I feel like the Pandemic is Going to Permanently Damage my Mental Health
Before the pandemic, many of us experienced the occasional wave of existential dread. These waves were often related to events in our lives, and thoughts about the pointlessness of it all would inevitably fade away with time–or at least let up for a few weeks.
Now, though, we can’t comfort ourselves by pointing to the end of our existential dread. It truly seems that there’s no end in sight, so how can any change that we make actually change things?

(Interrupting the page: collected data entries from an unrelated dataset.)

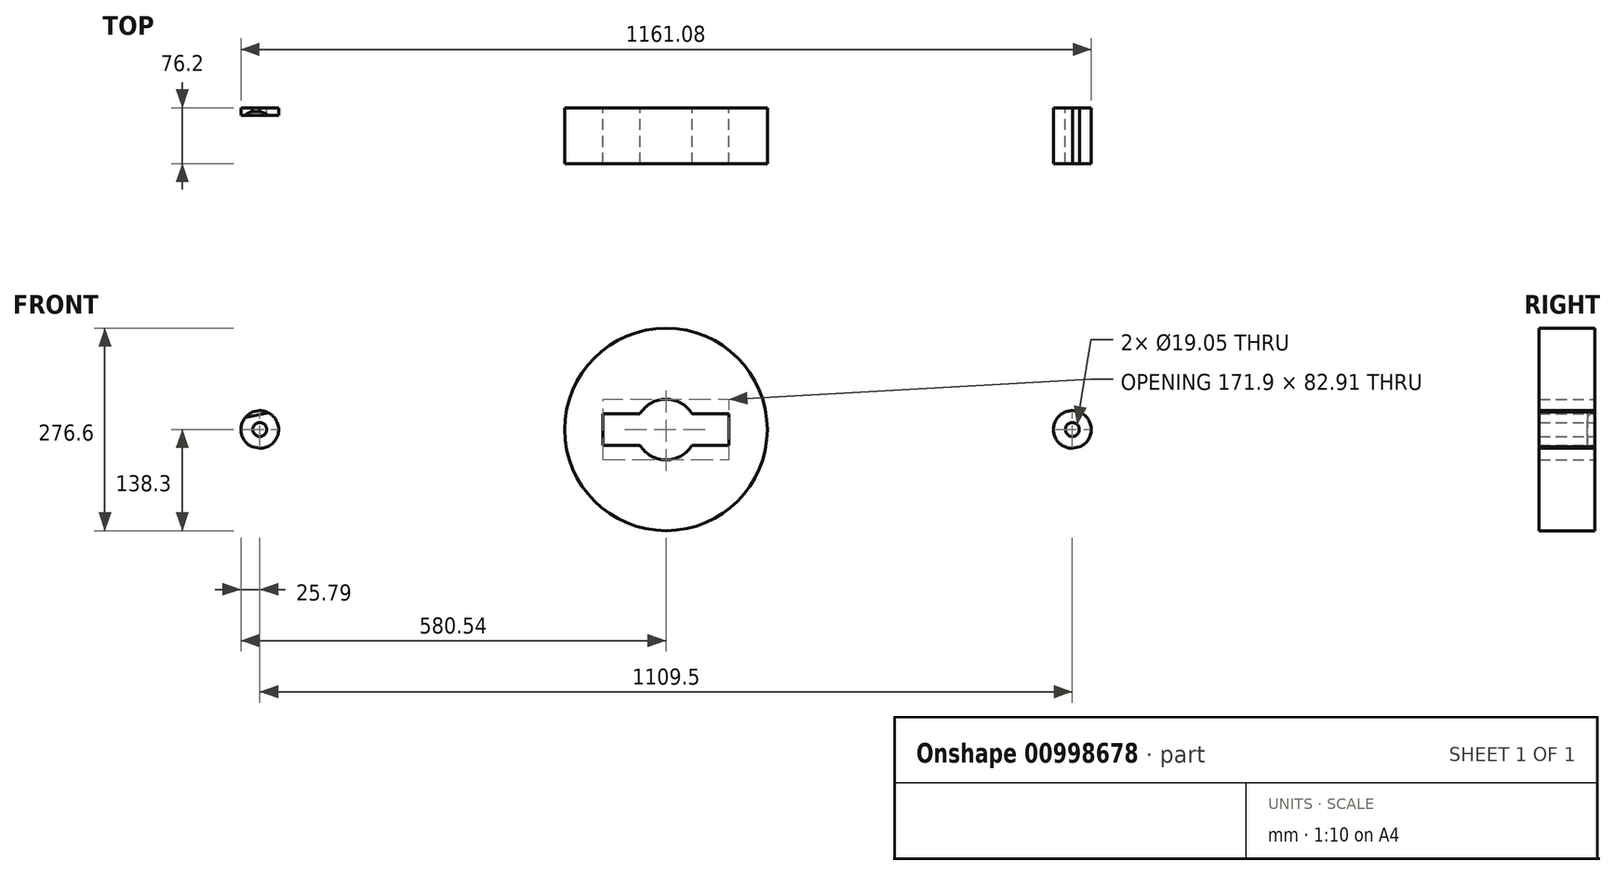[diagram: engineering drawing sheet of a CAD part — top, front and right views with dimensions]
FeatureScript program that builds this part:
annotation { "Feature Type Name" : "Feature", "Feature Type Description" : "" }
export const myFeature = defineFeature(function(context is Context, id is Id, definition is map)
    precondition{}
    {
        {
            var Q0;
            Q0=qCreatedBy(makeId("Front.planeOp"),FACE);
            var sketch = newSketch(context, id + "F0", { "sketchPlane" : qUnion([Q0])});
            skCircle(sketch, "E0", {"center": v(0, 0) * mm, "radius": 138.3 * mm});
            skCircle(sketch, "E1", {"center": v(0, 0) * mm, "radius": 41.46 * mm});
            skCircle(sketch, "E2", {"center": v(-554.75, 0) * mm, "radius": 25.79 * mm});
            skCircle(sketch, "E3", {"center": v(554.75, 0) * mm, "radius": 25.79 * mm});
            skLineSegment(sketch, "E4", {"start": v(-564.75, -23.77) * mm, "end": v(-28.17, -135.4) * mm});
            skLineSegment(sketch, "E5", {"start": v(564.75, -23.77) * mm, "end": v(28.17, -135.4) * mm});
            skLineSegment(sketch, "E6", {"start": v(564.86, 23.72) * mm, "end": v(28.17, 135.4) * mm});
            skLineSegment(sketch, "E7", {"start": v(-564.86, 23.72) * mm, "end": v(-28.17, 135.4) * mm});
            skLineSegment(sketch, "E8", {"start": v(0, 0) * mm, "end": v(0, 354.74) * mm, "construction": true});
            skLineSegment(sketch, "E9.bottom", {"start": v(85.95, -21.49) * mm, "end": v(-85.95, -21.49) * mm});
            skLineSegment(sketch, "E9.top", {"start": v(85.95, 21.49) * mm, "end": v(-85.95, 21.49) * mm});
            skLineSegment(sketch, "E9.left", {"start": v(85.95, -21.49) * mm, "end": v(85.95, 21.49) * mm});
            skLineSegment(sketch, "E9.right", {"start": v(-85.95, -21.49) * mm, "end": v(-85.95, 21.49) * mm});
            skCircle(sketch, "E10", {"center": v(-554.75, 0) * mm, "radius": 9.53 * mm});
            skCircle(sketch, "E11", {"center": v(554.75, 0) * mm, "radius": 9.53 * mm});
            skSolve(sketch);
        }
        {
            var Q0;
            {var subQ5=sQuery(id+"F0.wireOp",EDGE,"E0");var subQ7=makeQuery(id+"F0.imprint","IMPRINT",VERTEX,{"derivedFrom":subQ5});Q0=makeQuery(id+"F0.imprint","IMPRINT",FACE,{"disambiguationData":[TD([[makeQuery(id+"F0.imprint","IMPRINT",EDGE,{"disambiguationData":[TD([[subQ7,1.0]])],"derivedFrom":subQ5}),-1.0]])]});}
            var Q1;
            {var subQ6=sQuery(id+"F0.wireOp",EDGE,"E9.left");Q1=makeQuery(id+"F0.imprint","IMPRINT",FACE,{"disambiguationData":[TD([[makeQuery(id+"F0.imprint","IMPRINT",EDGE,{"derivedFrom":subQ6}),-1.0]])]});}
            var Q2;
            Q2=makeQuery(id+"F0.imprint","IMPRINT",FACE,{"disambiguationData":[TD([[makeQuery(id+"F0.imprint","IMPRINT",EDGE,{"derivedFrom":sQuery(id+"F0.wireOp",EDGE,"E11")}),-1.0]])]});
            extrude(context, id + "F1", {"entities" : qUnion([Q0, Q1, Q2]), "depth" : 76.2 * mm, "offsetDistance" : 25.4 * mm});
        }
        {
            var Q0;
            {var subQ1=sQuery(id+"F0.wireOp",EDGE,"E2");var subQ5=makeQuery(id+"F0.imprint","IMPRINT",VERTEX,{"derivedFrom":subQ1});Q0=makeQuery(id+"F0.imprint","IMPRINT",FACE,{"disambiguationData":[TD([[makeQuery(id+"F0.imprint","IMPRINT",EDGE,{"disambiguationData":[TD([[subQ5,-1.0]])],"derivedFrom":subQ1}),-1.0]])]});}
            var Q1;
            Q1=makeQuery(id+"F0.imprint","IMPRINT",FACE,{"disambiguationData":[TD([[makeQuery(id+"F0.imprint","IMPRINT",EDGE,{"derivedFrom":sQuery(id+"F0.wireOp",EDGE,"E10")}),-1.0]])]});
            extrude(context, id + "F2", {"entities" : qUnion([Q0, Q1]), "operationType" : NewBodyOperationType.ADD, "depth" : 10.16 * mm, "offsetDistance" : 25.4 * mm});
        }
        {
            var Q0;
            Q0=makeQuery(id+"F2.opExtrude","CAP_EDGE",EDGE,{"disambiguationData":[OSD([sQuery(id+"F0.wireOp",EDGE,"E7")])],"isStart":false});
            chamfer(context, id + "F3", {"entities" : qUnion([Q0]), "width" : 5.08 * mm, "tangentPropagation" : true});
        }
    });
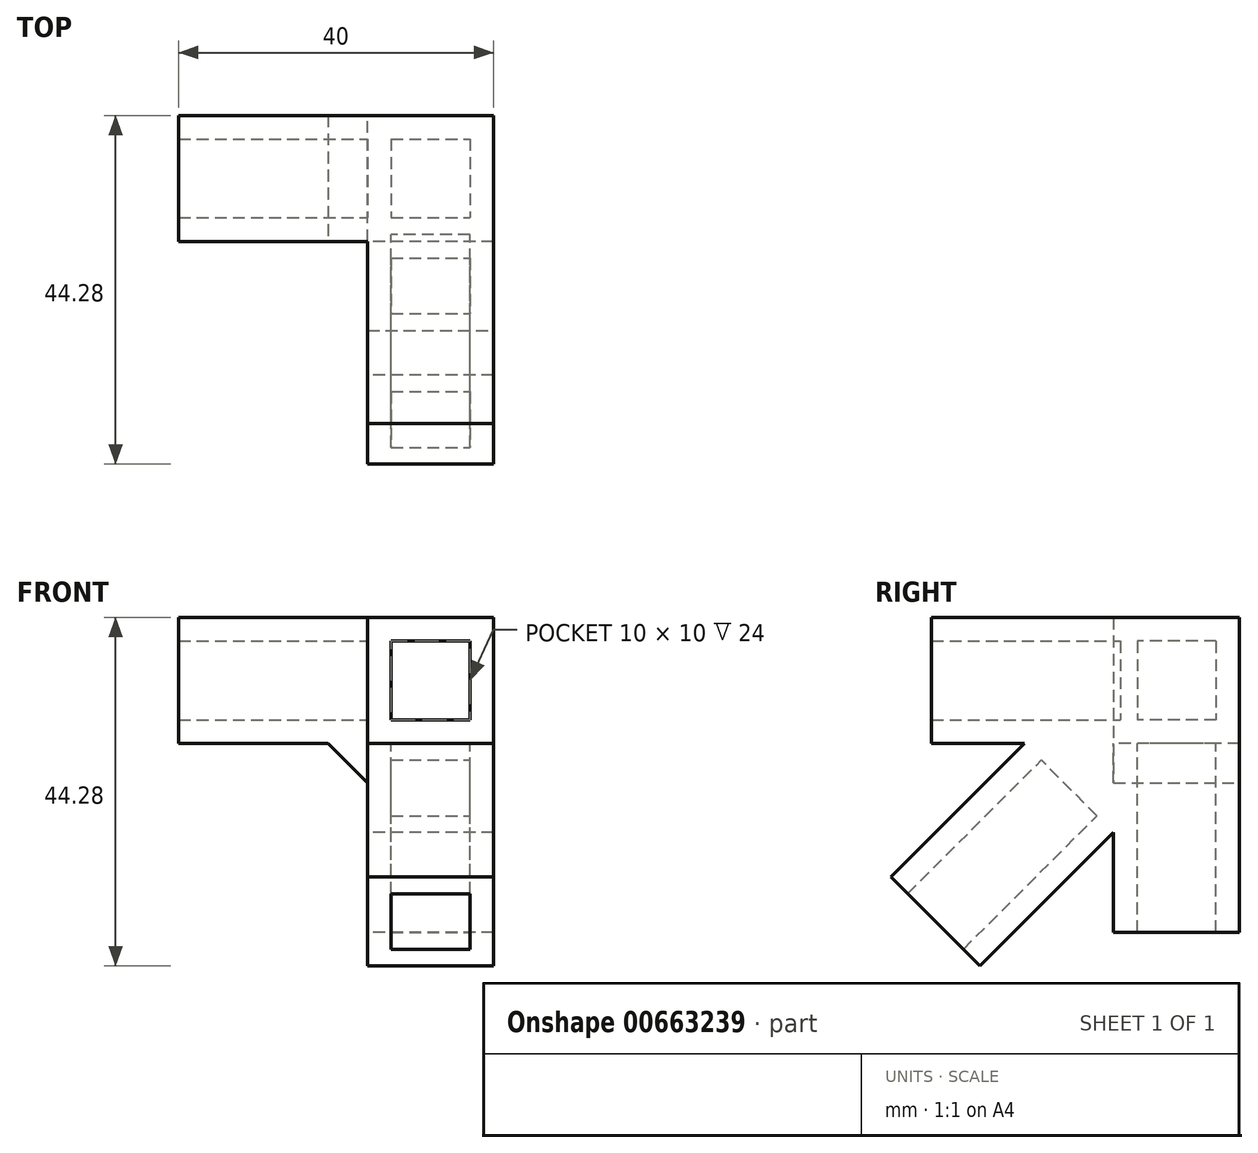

Here, it helps to admit that changes in our personal lives obviously won’t change COVID-19. But changes to our attitudes can help us survive these circumstances with less impact to our mental health.
Instead of expecting to experience big, happy emotions during these times, turn your focus to the small joys that haven’t been erased by the pandemic.
If you’re stuck inside and bored, anyway, the good news is that you no longer have to feel guilty about napping! If you can’t go to big in-person events due to the risk, use that newfound time to set up some awesome activity you’ve wanted to try at home. Think like a kid and find fun in the freedoms that come with the pandemic’s downsides.
Take Your Feelings Seriously, and Take Action.
Even if you know that you need to make a change in order to feel better, deciding where to start can feel intimidating. However, when you feel uneasy, sad, or upset, ignoring the situation only makes things worse.
If your situation isn’t on the above list, you can still take inspiration from the above approaches: ask yourself questions about why you feel the way you do, and don’t be afraid to seek creative solutions to the problems you identify. When it comes to improving your mental health, making a change is always worth a shot.